:: Your goal ::
Copy the records verbatim from their first line through the line containing "For every layout", including both ends.
--- Start Records shown ---
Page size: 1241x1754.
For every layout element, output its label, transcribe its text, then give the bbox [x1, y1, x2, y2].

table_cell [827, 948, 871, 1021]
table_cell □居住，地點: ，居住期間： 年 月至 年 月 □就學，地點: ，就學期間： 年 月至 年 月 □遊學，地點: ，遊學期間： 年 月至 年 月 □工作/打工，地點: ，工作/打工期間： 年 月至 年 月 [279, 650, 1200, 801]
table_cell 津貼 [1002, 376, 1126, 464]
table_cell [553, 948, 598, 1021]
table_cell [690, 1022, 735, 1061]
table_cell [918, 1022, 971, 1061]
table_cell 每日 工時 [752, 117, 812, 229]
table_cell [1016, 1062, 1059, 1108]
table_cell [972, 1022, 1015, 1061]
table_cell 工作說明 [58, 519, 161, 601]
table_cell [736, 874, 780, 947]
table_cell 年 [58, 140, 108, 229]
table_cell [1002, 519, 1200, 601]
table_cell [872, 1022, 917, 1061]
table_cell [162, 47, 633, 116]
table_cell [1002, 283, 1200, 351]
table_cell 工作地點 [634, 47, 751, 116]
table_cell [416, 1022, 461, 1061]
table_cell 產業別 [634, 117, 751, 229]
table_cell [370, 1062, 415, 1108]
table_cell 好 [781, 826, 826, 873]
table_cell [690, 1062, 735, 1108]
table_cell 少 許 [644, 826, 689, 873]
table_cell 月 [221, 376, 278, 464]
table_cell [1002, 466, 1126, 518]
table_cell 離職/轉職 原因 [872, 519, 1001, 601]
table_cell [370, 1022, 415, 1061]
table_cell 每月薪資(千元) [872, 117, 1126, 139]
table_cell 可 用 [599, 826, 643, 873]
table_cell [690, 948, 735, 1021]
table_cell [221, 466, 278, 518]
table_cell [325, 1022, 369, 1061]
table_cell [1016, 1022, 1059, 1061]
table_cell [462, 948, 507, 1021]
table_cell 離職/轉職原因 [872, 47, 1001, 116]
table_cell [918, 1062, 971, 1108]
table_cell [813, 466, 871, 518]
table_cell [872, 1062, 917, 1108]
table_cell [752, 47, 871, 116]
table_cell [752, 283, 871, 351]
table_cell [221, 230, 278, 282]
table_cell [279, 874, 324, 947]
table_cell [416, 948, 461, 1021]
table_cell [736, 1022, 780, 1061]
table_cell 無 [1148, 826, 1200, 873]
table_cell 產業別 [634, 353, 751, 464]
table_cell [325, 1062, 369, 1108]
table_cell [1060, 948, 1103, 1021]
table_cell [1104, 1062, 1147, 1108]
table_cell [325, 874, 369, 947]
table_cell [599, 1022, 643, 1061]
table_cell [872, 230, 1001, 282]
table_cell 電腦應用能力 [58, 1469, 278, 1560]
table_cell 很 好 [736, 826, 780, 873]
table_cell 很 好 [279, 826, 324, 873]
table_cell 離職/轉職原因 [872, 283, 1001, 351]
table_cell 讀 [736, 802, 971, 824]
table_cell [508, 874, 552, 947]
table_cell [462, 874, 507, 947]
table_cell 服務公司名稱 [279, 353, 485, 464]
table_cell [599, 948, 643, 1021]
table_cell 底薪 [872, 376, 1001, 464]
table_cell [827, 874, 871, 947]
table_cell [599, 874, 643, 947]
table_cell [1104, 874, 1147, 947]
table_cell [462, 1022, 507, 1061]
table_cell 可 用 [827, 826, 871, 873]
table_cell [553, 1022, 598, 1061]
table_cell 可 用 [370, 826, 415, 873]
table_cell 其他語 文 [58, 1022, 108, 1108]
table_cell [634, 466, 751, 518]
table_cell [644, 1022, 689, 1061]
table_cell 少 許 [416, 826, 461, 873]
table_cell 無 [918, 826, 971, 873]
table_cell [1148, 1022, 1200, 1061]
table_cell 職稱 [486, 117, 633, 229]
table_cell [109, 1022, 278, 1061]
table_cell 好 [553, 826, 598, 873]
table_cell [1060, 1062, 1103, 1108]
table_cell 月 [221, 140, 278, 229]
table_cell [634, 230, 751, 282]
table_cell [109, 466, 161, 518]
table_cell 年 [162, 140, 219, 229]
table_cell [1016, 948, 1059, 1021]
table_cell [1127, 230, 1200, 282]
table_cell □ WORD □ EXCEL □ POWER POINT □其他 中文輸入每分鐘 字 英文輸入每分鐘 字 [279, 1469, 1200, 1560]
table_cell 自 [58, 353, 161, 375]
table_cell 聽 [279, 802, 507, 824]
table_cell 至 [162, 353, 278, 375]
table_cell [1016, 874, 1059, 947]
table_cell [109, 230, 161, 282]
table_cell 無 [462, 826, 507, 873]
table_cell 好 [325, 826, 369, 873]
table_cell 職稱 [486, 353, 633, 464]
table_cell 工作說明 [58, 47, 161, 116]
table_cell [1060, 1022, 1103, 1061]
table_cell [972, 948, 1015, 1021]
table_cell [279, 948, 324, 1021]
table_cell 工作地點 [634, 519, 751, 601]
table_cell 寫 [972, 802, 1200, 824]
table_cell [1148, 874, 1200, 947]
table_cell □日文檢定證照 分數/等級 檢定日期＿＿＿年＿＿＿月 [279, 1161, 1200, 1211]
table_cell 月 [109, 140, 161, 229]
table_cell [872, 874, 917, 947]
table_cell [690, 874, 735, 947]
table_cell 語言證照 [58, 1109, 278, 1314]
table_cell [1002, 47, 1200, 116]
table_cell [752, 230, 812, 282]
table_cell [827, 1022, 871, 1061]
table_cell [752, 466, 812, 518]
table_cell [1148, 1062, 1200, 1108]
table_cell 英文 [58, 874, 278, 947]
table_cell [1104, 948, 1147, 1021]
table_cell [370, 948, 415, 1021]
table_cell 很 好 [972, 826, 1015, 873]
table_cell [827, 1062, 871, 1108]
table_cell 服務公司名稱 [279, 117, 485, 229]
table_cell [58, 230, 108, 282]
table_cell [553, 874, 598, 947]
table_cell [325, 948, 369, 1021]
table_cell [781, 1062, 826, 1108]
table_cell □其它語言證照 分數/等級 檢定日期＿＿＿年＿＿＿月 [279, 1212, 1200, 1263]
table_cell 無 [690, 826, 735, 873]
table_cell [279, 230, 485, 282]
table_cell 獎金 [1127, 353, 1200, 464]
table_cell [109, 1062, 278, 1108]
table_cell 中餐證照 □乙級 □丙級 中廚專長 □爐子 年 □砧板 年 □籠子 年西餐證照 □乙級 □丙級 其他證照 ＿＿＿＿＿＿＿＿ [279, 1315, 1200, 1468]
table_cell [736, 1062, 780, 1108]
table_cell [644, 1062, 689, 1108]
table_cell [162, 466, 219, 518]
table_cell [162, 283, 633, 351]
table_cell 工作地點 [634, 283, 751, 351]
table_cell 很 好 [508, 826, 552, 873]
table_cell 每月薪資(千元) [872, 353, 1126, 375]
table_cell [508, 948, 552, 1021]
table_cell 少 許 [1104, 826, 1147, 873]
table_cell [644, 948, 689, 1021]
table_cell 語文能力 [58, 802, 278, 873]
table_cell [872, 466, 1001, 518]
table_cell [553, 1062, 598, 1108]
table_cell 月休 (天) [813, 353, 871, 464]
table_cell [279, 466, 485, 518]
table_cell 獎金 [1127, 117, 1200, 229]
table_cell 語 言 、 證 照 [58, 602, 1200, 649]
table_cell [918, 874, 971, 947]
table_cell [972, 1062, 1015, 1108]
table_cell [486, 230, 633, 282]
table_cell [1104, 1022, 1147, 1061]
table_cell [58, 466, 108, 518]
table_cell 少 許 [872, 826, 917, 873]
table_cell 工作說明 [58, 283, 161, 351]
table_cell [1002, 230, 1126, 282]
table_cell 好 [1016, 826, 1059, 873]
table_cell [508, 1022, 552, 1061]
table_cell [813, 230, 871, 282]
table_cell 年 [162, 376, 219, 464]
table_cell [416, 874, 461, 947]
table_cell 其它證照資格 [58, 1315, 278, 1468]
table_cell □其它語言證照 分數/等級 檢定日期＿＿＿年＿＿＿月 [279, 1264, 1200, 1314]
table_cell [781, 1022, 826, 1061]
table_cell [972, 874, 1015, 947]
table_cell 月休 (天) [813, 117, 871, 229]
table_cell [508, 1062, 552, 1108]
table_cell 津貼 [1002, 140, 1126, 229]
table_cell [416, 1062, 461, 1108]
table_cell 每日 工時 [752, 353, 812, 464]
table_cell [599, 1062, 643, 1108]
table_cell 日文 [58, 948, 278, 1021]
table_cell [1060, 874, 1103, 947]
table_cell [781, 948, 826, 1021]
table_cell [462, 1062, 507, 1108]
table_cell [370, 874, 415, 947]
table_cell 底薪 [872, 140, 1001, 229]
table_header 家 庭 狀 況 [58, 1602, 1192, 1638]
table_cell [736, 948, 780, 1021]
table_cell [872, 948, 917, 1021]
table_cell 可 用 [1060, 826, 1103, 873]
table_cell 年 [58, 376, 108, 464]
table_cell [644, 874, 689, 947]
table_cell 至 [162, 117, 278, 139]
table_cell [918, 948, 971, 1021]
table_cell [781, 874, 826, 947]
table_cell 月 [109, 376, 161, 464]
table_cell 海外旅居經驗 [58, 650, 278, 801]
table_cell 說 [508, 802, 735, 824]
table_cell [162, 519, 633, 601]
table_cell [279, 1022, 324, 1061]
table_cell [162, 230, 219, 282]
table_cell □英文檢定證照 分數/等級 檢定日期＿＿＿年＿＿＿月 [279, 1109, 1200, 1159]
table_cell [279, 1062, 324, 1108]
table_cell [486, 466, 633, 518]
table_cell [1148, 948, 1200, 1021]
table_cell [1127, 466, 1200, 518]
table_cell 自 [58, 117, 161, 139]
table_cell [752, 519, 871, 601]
--- End Records shown ---
:: Reply ::
Page size: 1241x1754.
For every layout element, output its label, transcribe its text, then give the bbox [x1, y1, x2, y2].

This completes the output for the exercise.